Three-Year Effects of CUNY’s Accelerated Study in Associate Programs (ASAP) for Developmental Education Students

| Susan Scrivener, Michael J. Weiss, Alyssa Ratledge, Timothy Rudd, Colleen Sommo, Hannah Fresques

Community colleges offer a pathway to the middle class for low-income individuals. Although access to college has expanded, graduation rates at community colleges remain low, especially for students who need developmental (remedial) courses to build their math, reading, or writing skills. Many reforms have been found to help students in the short term, but few have substantially boosted college completion. The City University of New York’s (CUNY’s) Accelerated Study in Associate Programs (ASAP), launched in 2007 with funding from the New York City Center for Economic Opportunity, is an uncommonly comprehensive and long-term program designed to help more students graduate and help them graduate more quickly.

ASAP represents both an opportunity and an obligation for students. It was designed to address multiple potential barriers to student success and to address them for up to three years. ASAP requires students to attend college full time and encourages them to take developmental courses early and to graduate within three years. The program provides comprehensive advisement from an adviser with a small caseload and enhanced career services and tutoring. ASAP offers blocked or linked courses for the first year and offers a seminar for the first few semesters, covering topics such as goal-setting and study skills. The program provides a tuition waiver that fills any gap between financial aid and college tuition and fees. It also provides free MetroCards for use on public transportation, contingent on participation in key program services, and free use of textbooks.

This report presents results from a random assignment study of ASAP at three CUNY community colleges: Borough of Manhattan, Kingsborough, and LaGuardia.

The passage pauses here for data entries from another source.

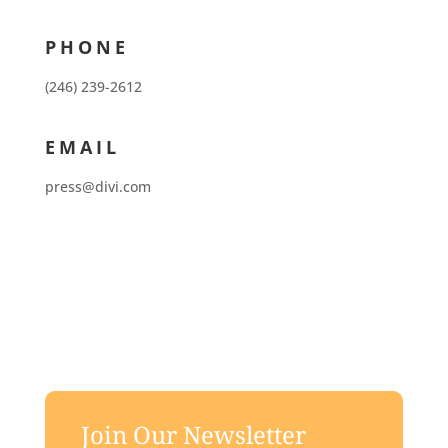
PHONE
(246) 239-2612
EMAIL
press@divi.com
Join Our Newsletter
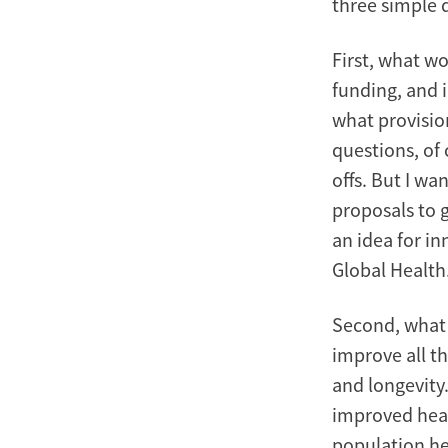
three simple 
First, what wo
funding, and 
what provisio
questions, of 
offs. But I wa
proposals to g
an idea for i
Global Health
Second, what 
improve all th
and longevity
improved heal
population hea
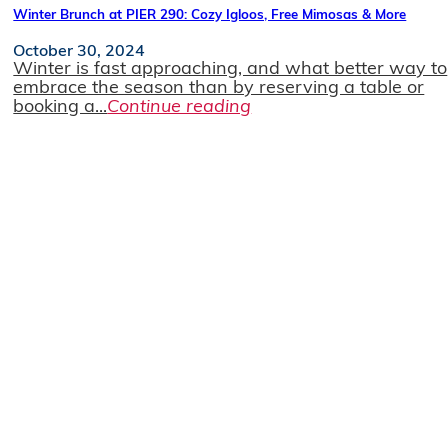
Winter Brunch at PIER 290: Cozy Igloos, Free Mimosas & More
October 30, 2024
Winter is fast approaching, and what better way to
embrace the season than by reserving a table or
booking a...
Continue reading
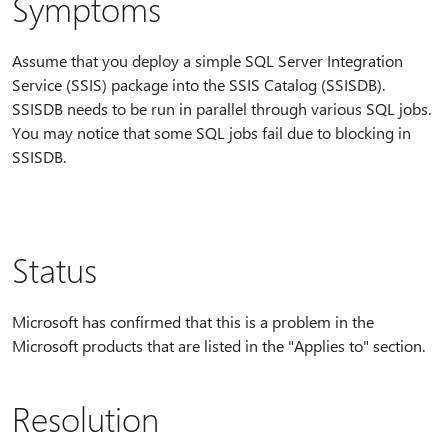
Symptoms
Assume that you deploy a simple SQL Server Integration
Service (SSIS) package into the SSIS Catalog (SSISDB).
SSISDB needs to be run in parallel through various SQL jobs.
You may notice that some SQL jobs fail due to blocking in
SSISDB.
Status
Microsoft has confirmed that this is a problem in the
Microsoft products that are listed in the "Applies to" section.
Resolution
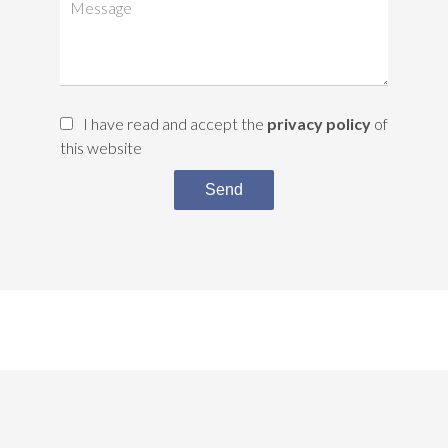
I have read and accept the
privacy policy
of
this website
Send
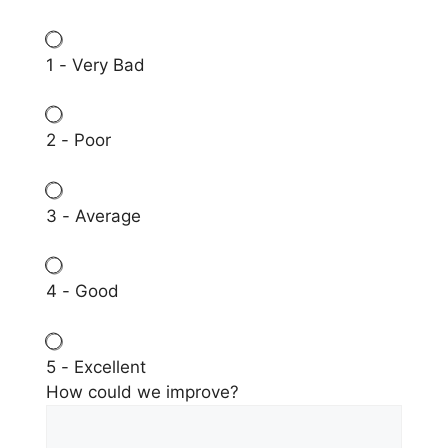
1 - Very Bad
2 - Poor
3 - Average
4 - Good
5 - Excellent
How could we improve?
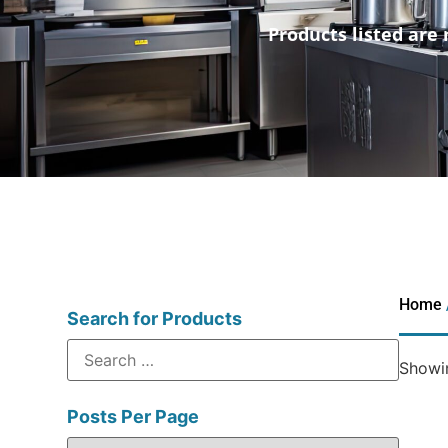
Products listed are 
Home
Search for Products
Showin
Posts Per Page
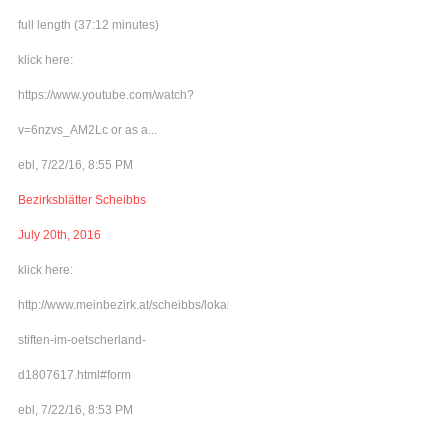
full length (37:12 minutes)
klick here:
https://www.youtube.com/watch?
v=6nzvs_AM2Lc or as a...
ebl, 7/22/16, 8:55 PM
Bezirksblätter Scheibbs
July 20th, 2016
klick here:
http://www.meinbezirk.at/scheibbs/lokales/frieden-
stiften-im-oetscherland-
d1807617.html#form
ebl, 7/22/16, 8:53 PM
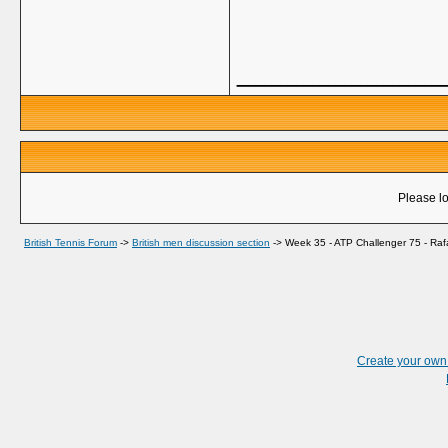
_____________
Please lo
British Tennis Forum
->
British men discussion section
->
Week 35 - ATP Challenger 75 - Raf
Create your ow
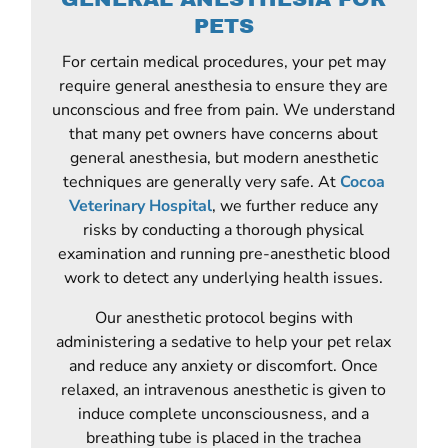
PETS
For certain medical procedures, your pet may
require general anesthesia to ensure they are
unconscious and free from pain. We understand
that many pet owners have concerns about
general anesthesia, but modern anesthetic
techniques are generally very safe. At
Cocoa
Veterinary Hospital
, we further reduce any
risks by conducting a thorough physical
examination and running pre-anesthetic blood
work to detect any underlying health issues.
Our anesthetic protocol begins with
administering a sedative to help your pet relax
and reduce any anxiety or discomfort. Once
relaxed, an intravenous anesthetic is given to
induce complete unconsciousness, and a
breathing tube is placed in the trachea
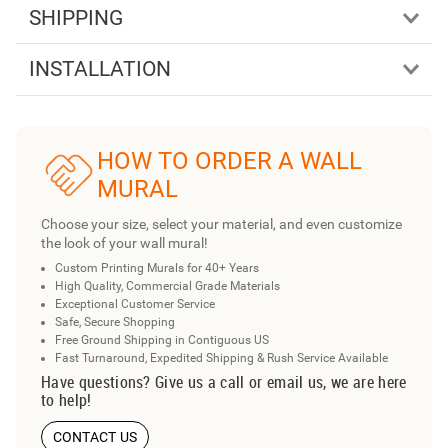
SHIPPING
INSTALLATION
HOW TO ORDER A WALL
MURAL
Choose your size, select your material, and even customize
the look of your wall mural!
Custom Printing Murals for 40+ Years
High Quality, Commercial Grade Materials
Exceptional Customer Service
Safe, Secure Shopping
Free Ground Shipping in Contiguous US
Fast Turnaround, Expedited Shipping & Rush Service Available
Have questions? Give us a call or email us, we are here
to help!
CONTACT US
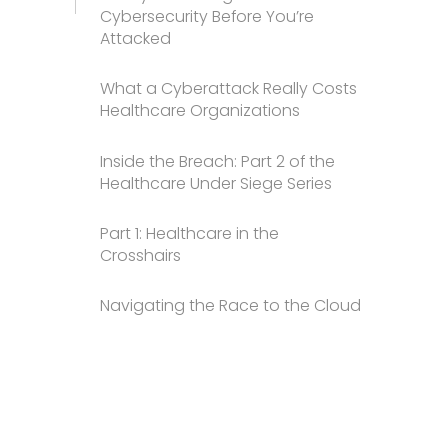
Cybersecurity Before You’re
Attacked
What a Cyberattack Really Costs
Healthcare Organizations
Inside the Breach: Part 2 of the
Healthcare Under Siege Series
Part 1: Healthcare in the
Crosshairs
Navigating the Race to the Cloud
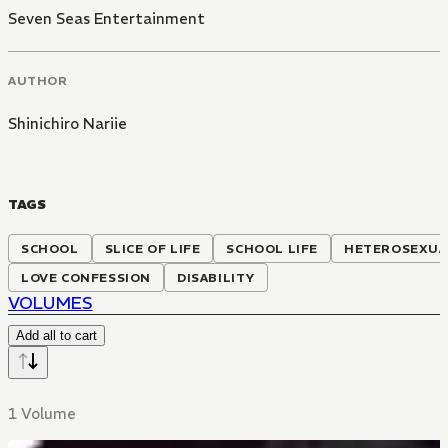
Seven Seas Entertainment
AUTHOR
Shinichiro Nariie
TAGS
SCHOOL
SLICE OF LIFE
SCHOOL LIFE
HETEROSEXUA
LOVE CONFESSION
DISABILITY
VOLUMES
Add all to cart
1 Volume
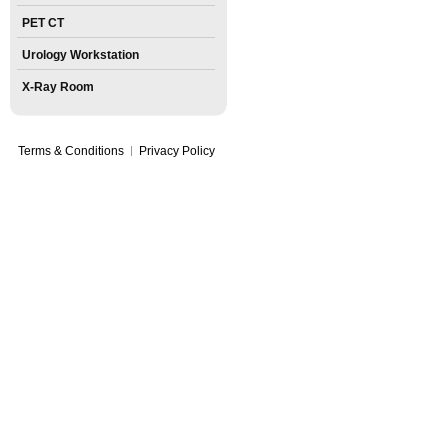
PET CT
Urology Workstation
X-Ray Room
Terms & Conditions
Privacy Policy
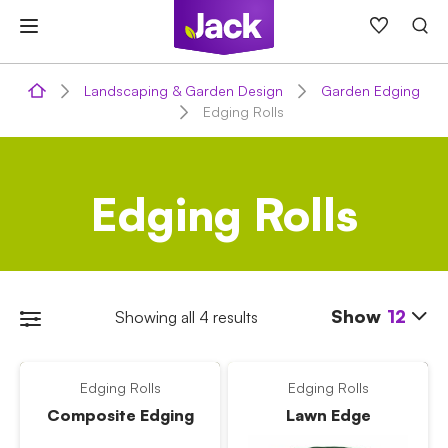
Skip
to
content
Landscaping & Garden Design
Garden Edging
Edging Rolls
Edging Rolls
Show
12
Showing all 4 results
Edging Rolls
Edging Rolls
Composite Edging
Lawn Edge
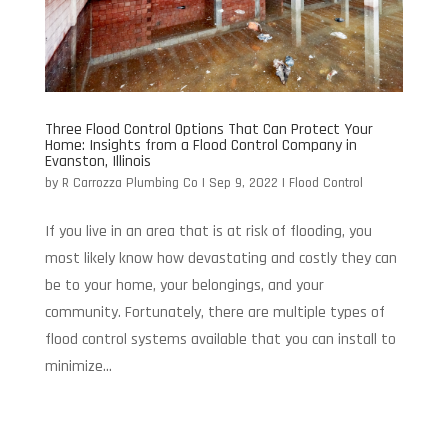
Three Flood Control Options That Can Protect Your
Home: Insights from a Flood Control Company in
Evanston, Illinois
by
R Carrozza Plumbing Co
|
Sep 9, 2022
|
Flood Control
If you live in an area that is at risk of flooding, you
most likely know how devastating and costly they can
be to your home, your belongings, and your
community. Fortunately, there are multiple types of
flood control systems available that you can install to
minimize...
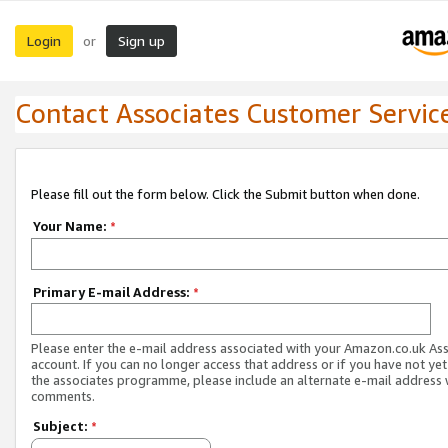
Login
Sign up
or
Contact Associates Customer Servic
Please fill out the form below. Click the Submit button when done.
Your Name:
*
Primary E-mail Address:
*
Please enter the e-mail address associated with your Amazon.co.uk As
account. If you can no longer access that address or if you have not yet
the associates programme, please include an alternate e-mail address 
comments.
Subject:
*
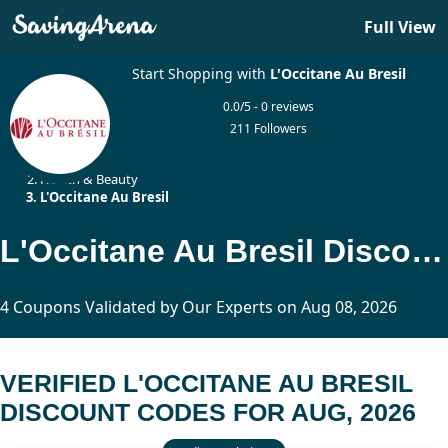
Full View
Start Shopping with
L'Occitane Au Bresil
0.0/5 - 0 reviews
211 Followers
Home
Health & Beauty
L'Occitane Au Bresil
L'Occitane Au Bresil Discount Codes Updated Today
4 Coupons Validated by Our Experts on Aug 08, 2026
VERIFIED L'OCCITANE AU BRESIL
DISCOUNT CODES FOR AUG, 2026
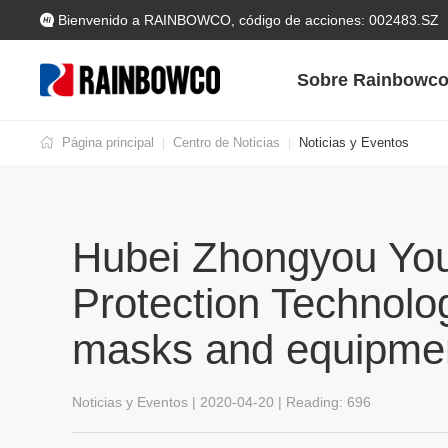
Bienvenido a RAINBOWCO, código de acciones: 002483.SZ
Sobre Rainbowc
Página principal
Centro de Noticias
Noticias y Eventos
|
|
Hubei Zhongyou You
Protection Technolo
masks and equipmen
Noticias y Eventos | 2020-04-20 | Reading:
696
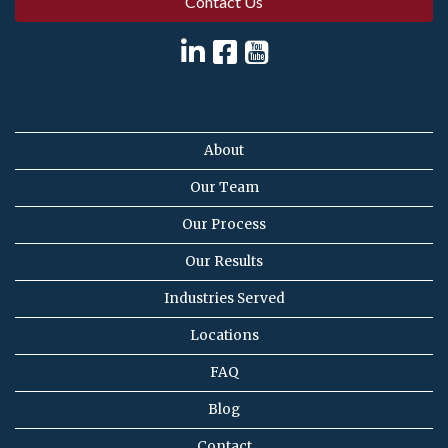
Contact Us
About
Our Team
Our Process
Our Results
Industries Served
Locations
FAQ
Blog
Contact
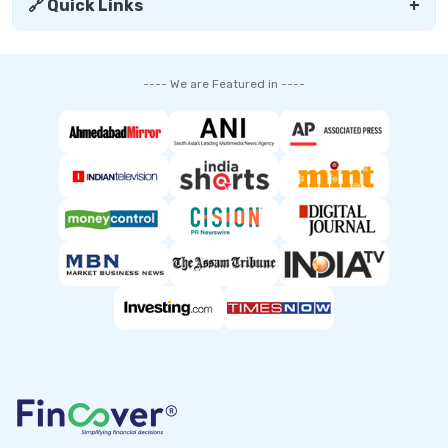
🔗 Quick Links
+
---- We are Featured in ----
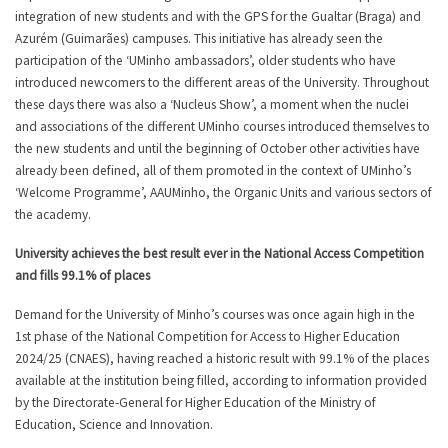
integration of new students and with the GPS for the Gualtar (Braga) and
Azurém (Guimarães) campuses. This initiative has already seen the
participation of the ‘UMinho ambassadors’, older students who have
introduced newcomers to the different areas of the University. Throughout
these days there was also a ‘Nucleus Show’, a moment when the nuclei
and associations of the different UMinho courses introduced themselves to
the new students and until the beginning of October other activities have
already been defined, all of them promoted in the context of UMinho’s
‘Welcome Programme’, AAUMinho, the Organic Units and various sectors of
the academy.
University achieves the best result ever in the National Access Competition
and fills 99.1% of places
Demand for the University of Minho’s courses was once again high in the
1st phase of the National Competition for Access to Higher Education
2024/25 (CNAES), having reached a historic result with 99.1% of the places
available at the institution being filled, according to information provided
by the Directorate-General for Higher Education of the Ministry of
Education, Science and Innovation.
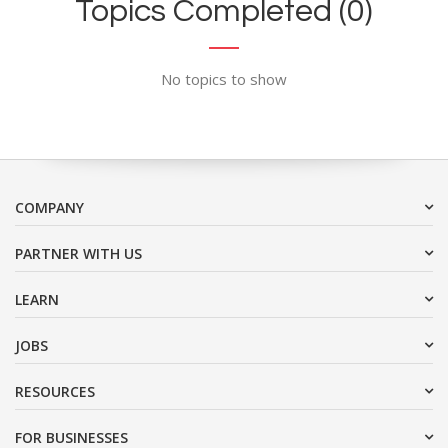
Topics Completed (0)
No topics to show
COMPANY
PARTNER WITH US
LEARN
JOBS
RESOURCES
FOR BUSINESSES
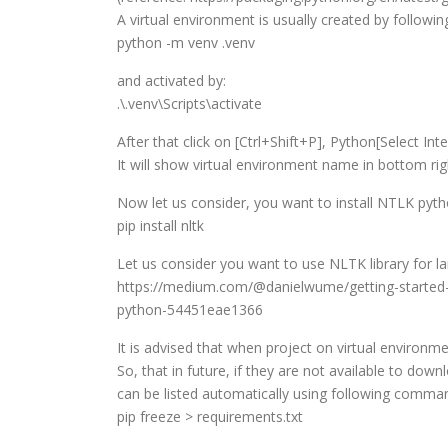
A virtual environment is usually created by followin
python -m venv .venv
and activated by:
.\.venv\Scripts\activate
After that click on [Ctrl+Shift+P], Python[Select In
It will show virtual environment name in bottom ri
Now let us consider, you want to install NTLK pytho
pip install nltk
Let us consider you want to use NLTK library for l
https://medium.com/@danielwume/getting-started-w
python-54451eae1366
It is advised that when project on virtual environm
So, that in future, if they are not available to down
can be listed automatically using following comma
pip freeze > requirements.txt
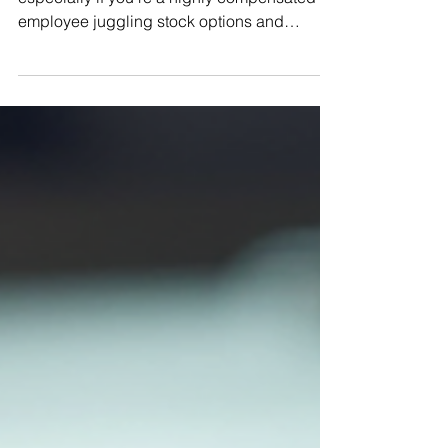
Achieving Goals with Comprehensive
Financial Planning
When it comes to managing your wealth,
especially if you’re a highly compensated
employee juggling stock options and
complex tax situations, having a clear plan
is not just helpful - it’s essential. I know
firsthand how overwhelming it can feel to
balance your income, investments, and tax
obligations while trying to secure your
financial future. That’s why I want to walk you
through a detailed financial planning guide
that breaks down the process into
manageable steps. Togeth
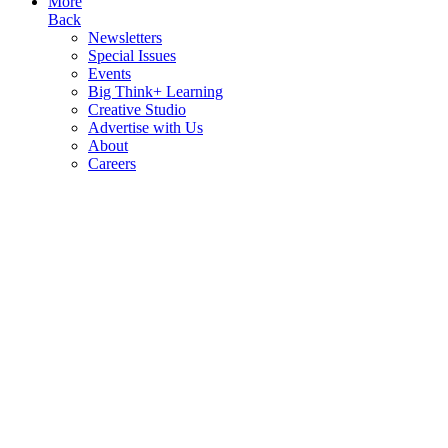
More
Back
Newsletters
Special Issues
Events
Big Think+ Learning
Creative Studio
Advertise with Us
About
Careers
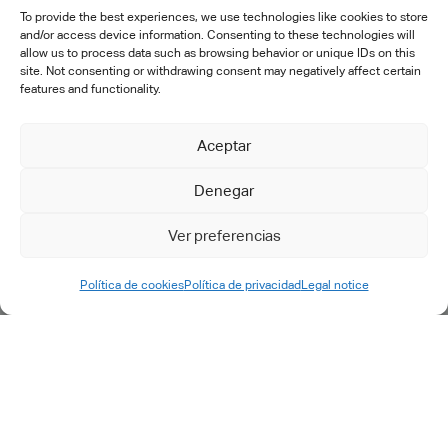
To provide the best experiences, we use technologies like cookies to store
SERVICES
and/or access device information. Consenting to these technologies will
allow us to process data such as browsing behavior or unique IDs on this
site. Not consenting or withdrawing consent may negatively affect certain
features and functionality.
Consulting
Digital transformation
Aceptar
PLM implementation
IT engineering & support
Denegar
Training
Specific developments
Ver preferencias
After-sales
Política de cookies
Política de privacidad
Legal notice
Outsourcing
Support & maintenance
Support request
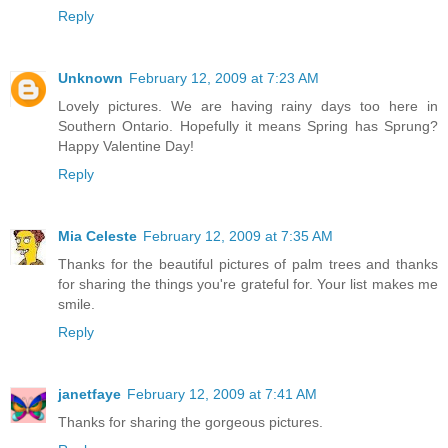
Reply
Unknown
February 12, 2009 at 7:23 AM
Lovely pictures. We are having rainy days too here in
Southern Ontario. Hopefully it means Spring has Sprung?
Happy Valentine Day!
Reply
Mia Celeste
February 12, 2009 at 7:35 AM
Thanks for the beautiful pictures of palm trees and thanks
for sharing the things you're grateful for. Your list makes me
smile.
Reply
janetfaye
February 12, 2009 at 7:41 AM
Thanks for sharing the gorgeous pictures.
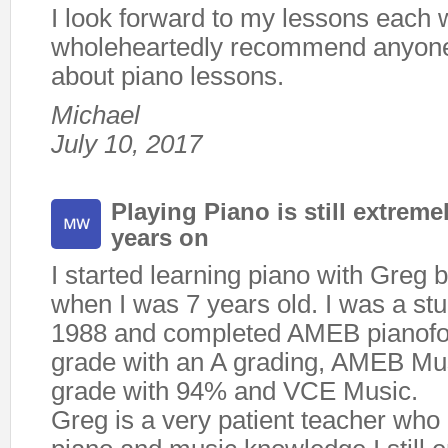
I look forward to my lessons each
wholeheartedly recommend anyon
about piano lessons.
Michael
July 10, 2017
Playing Piano is still extreme
years on
I started learning piano with Greg 
when I was 7 years old. I was a stud
1988 and completed AMEB pianofor
grade with an A grading, AMEB Mus
grade with 94% and VCE Music.
Greg is a very patient teacher who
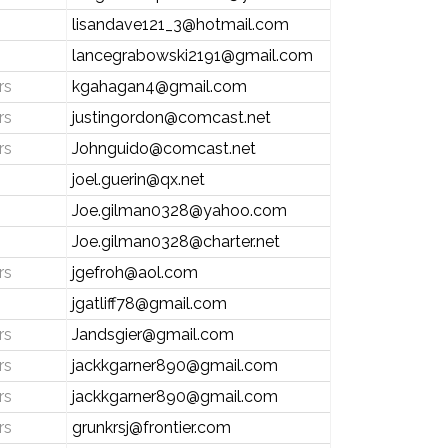
lisandave121_3@hotmail.com
lancegrabowski2191@gmail.com
rs
kgahagan4@gmail.com
rs
justingordon@comcast.net
rs
Johnguido@comcast.net
joel.guerin@qx.net
Joe.gilman0328@yahoo.com
Joe.gilman0328@charter.net
rs
jgefroh@aol.com
jgatliff78@gmail.com
rs
Jandsgier@gmail.com
rs
jackkgarner890@gmail.com
rs
jackkgarner890@gmail.com
rs
grunkrsj@frontier.com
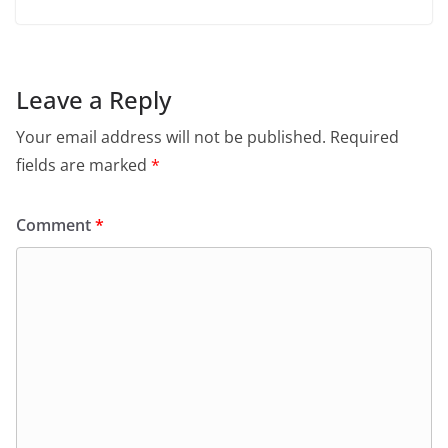
Leave a Reply
Your email address will not be published.
Required
fields are marked
*
Comment
*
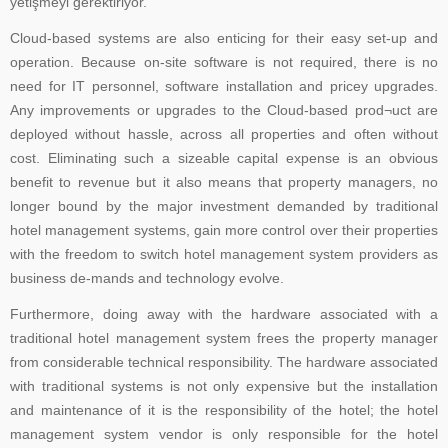
yetişmeyi gerektiriyor.
Cloud-based systems are also enticing for their easy set-up and
operation. Because on-site software is not required, there is no
need for IT personnel, software installation and pricey upgrades.
Any improvements or upgrades to the Cloud-based prod¬uct are
deployed without hassle, across all properties and often without
cost. Eliminating such a sizeable capital expense is an obvious
benefit to revenue but it also means that property managers, no
longer bound by the major investment demanded by traditional
hotel management systems, gain more control over their properties
with the freedom to switch hotel management system providers as
business de-mands and technology evolve.
Furthermore, doing away with the hardware associated with a
traditional hotel management system frees the property manager
from considerable technical responsibility. The hardware associated
with traditional systems is not only expensive but the installation
and maintenance of it is the responsibility of the hotel; the hotel
management system vendor is only responsible for the hotel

Low-income students who needed one or two developmental courses were randomly assigned either to a program group, who could participate in ASAP, or to a control group, who could receive the usual college services. Comparing the two groups’ outcomes provides an estimate of ASAP’s effects. Key findings from the report include the following:

  • ASAP was well implemented. The program provided students with a wide array of services over a three-year period, and effectively communicated requirements and other messages.
  • ASAP substantially improved students’ academic outcomes over three years, almost doubling graduation rates. ASAP increased enrollment in college and had especially large effects during the winter and summer intersessions. On average, program group students earned 48 credits in three years, 9 credits more than did control group students. By the end of the study period, 40 percent of the program group had received a degree, compared with 22 percent of the control group. At that point, 25 percent of the program group was enrolled in a four-year school, compared with 17 percent of the control group.
  • At the three-year point, the cost per degree was lower in ASAP than in the control condition. Because the program generated so many more graduates than the usual college services, the cost per degree was lower despite the substantial investment required to operate the program.

ASAP’s effects are the largest MDRC has found in any of its evaluations of community college reforms. The model offers a highly promising strategy to markedly accelerate credit accumulation and increase graduation rates among educationally and economically disadvantaged populations.